The income gap in the U.S. continues to grow and a major reason is the pay of the poorest sector, which is on a downward spiral, according to an Associated Press report from CNBC.

The news outlet said that the most impoverished households are still struggling with only a fraction of their earnings since the Great Recession began in 2007. An analysis of Census data released by Brookings Institute revealed the decrease in income of the bottom 20 percent in New York City, New Orleans, Cincinnati, Washington and St. Louis.

Alan Berube, a senior fellow at Brookings and deputy director of the metropolitan policy program, explained that the widening gap highlights the declining salary of the lowest sector.

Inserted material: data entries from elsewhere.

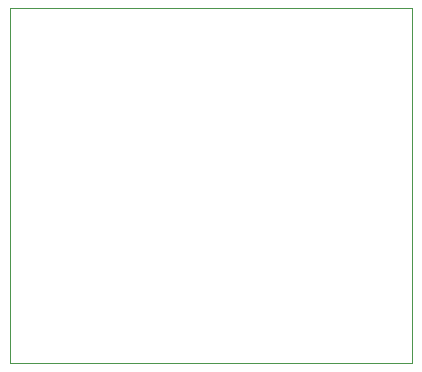
<source format=gbr>
G04 #@! TF.GenerationSoftware,KiCad,Pcbnew,(5.1.4)-1*
G04 #@! TF.CreationDate,2019-11-19T22:58:14-05:00*
G04 #@! TF.ProjectId,Blinky,426c696e-6b79-42e6-9b69-6361645f7063,rev?*
G04 #@! TF.SameCoordinates,Original*
G04 #@! TF.FileFunction,Profile,NP*
%FSLAX46Y46*%
G04 Gerber Fmt 4.6, Leading zero omitted, Abs format (unit mm)*
G04 Created by KiCad (PCBNEW (5.1.4)-1) date 2019-11-19 22:58:14*
%MOMM*%
%LPD*%
G04 APERTURE LIST*
%ADD10C,0.050000*%
G04 APERTURE END LIST*
D10*
X138000000Y34000000D02*
X104000000Y34000000D01*
X138000000Y4000000D02*
X138000000Y34000000D01*
X104000000Y4000000D02*
X138000000Y4000000D01*
X104000000Y34000000D02*
X104000000Y4000000D01*
M02*

</source>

"It's really about the poor losing ground rather than these upper-class households pulling away," Berube said.

One example that illustrated the findings was the situation in Cincinnati, where the bottom 20 percent raked in $10,454 in 2014, which is 3 percent less than their earnings in 2013 with inflation. On the other hand, their top 5 percent earned at least $164,410 in 2014, showing an increase since 2013.

On a national level, the top 5 percent earned 9.3 times than the bottom 20 percent, which is the same number as in 2013 but significantly lower than the pre-recession ratio of 8.5.

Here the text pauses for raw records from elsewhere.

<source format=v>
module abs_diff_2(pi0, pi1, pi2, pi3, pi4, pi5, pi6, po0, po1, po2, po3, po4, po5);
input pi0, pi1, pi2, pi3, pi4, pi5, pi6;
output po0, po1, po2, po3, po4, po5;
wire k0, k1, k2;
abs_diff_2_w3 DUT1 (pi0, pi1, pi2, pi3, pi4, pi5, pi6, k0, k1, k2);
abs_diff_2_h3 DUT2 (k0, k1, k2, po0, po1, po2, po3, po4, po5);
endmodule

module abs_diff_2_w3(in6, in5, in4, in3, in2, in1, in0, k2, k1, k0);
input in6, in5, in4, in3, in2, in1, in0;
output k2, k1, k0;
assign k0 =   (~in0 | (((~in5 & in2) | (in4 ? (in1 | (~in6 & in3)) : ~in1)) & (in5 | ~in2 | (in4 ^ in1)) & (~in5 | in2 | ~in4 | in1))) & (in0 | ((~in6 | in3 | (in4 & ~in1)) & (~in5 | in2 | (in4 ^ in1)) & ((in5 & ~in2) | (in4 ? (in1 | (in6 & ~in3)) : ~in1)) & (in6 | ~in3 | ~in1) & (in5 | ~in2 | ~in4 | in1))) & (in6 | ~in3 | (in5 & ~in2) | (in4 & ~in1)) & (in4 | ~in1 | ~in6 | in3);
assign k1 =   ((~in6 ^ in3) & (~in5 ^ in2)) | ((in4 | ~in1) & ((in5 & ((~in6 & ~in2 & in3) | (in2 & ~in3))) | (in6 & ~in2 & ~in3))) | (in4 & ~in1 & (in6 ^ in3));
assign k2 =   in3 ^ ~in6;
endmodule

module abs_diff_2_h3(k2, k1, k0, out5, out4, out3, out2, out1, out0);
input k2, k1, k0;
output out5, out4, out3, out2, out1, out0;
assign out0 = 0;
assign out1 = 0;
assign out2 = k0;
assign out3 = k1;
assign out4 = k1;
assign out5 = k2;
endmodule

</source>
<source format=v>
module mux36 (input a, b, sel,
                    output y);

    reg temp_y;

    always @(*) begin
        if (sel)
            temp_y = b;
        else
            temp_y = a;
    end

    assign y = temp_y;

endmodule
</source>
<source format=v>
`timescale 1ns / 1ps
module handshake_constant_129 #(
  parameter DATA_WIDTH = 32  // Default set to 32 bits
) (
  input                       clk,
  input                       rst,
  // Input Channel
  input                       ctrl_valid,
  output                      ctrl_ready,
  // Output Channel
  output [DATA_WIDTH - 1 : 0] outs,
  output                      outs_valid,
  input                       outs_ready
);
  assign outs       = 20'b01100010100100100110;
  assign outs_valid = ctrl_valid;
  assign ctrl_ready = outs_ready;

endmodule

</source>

Boston reportedly marked the biggest income disparity as its top 5 percent earned 17.8 times of the bottom 20 percent's salary. It's followed by New Orleans, Atlanta and Cincinnati. Utah showed better conditions with a low 7.8 ratio, as well as Denver where improvements were marked.

Housing has also proved to be a problem across the country as rent takes up a bigger cut from the income of the average American. The study by Brookings showed that the bottom 20 percent in Washington D.C. are forced to shell out half of their earnings on rent.

Harvard's Joint Center for Housing Studies conducted a separate study in December that confirmed this phenomenon as they revealed that between 2001 and 2014, the average rent cost hiked 7 percent and income dropped 9 percent, with inflation adjusted.

In a summary of their study at City Lab, authors Berube and Natalie Holmes reiterated the increase of top incomes and decline of the poorer sector in metro areas adding, "Indeed, double-digit slides in 20th percentile incomes were quite common across large metro areas. High-income households earned significantly less in 2014 than in 2007 in 33 of the 100 largest metro areas, but the same was true for low-income households in fully 81 of those metro areas."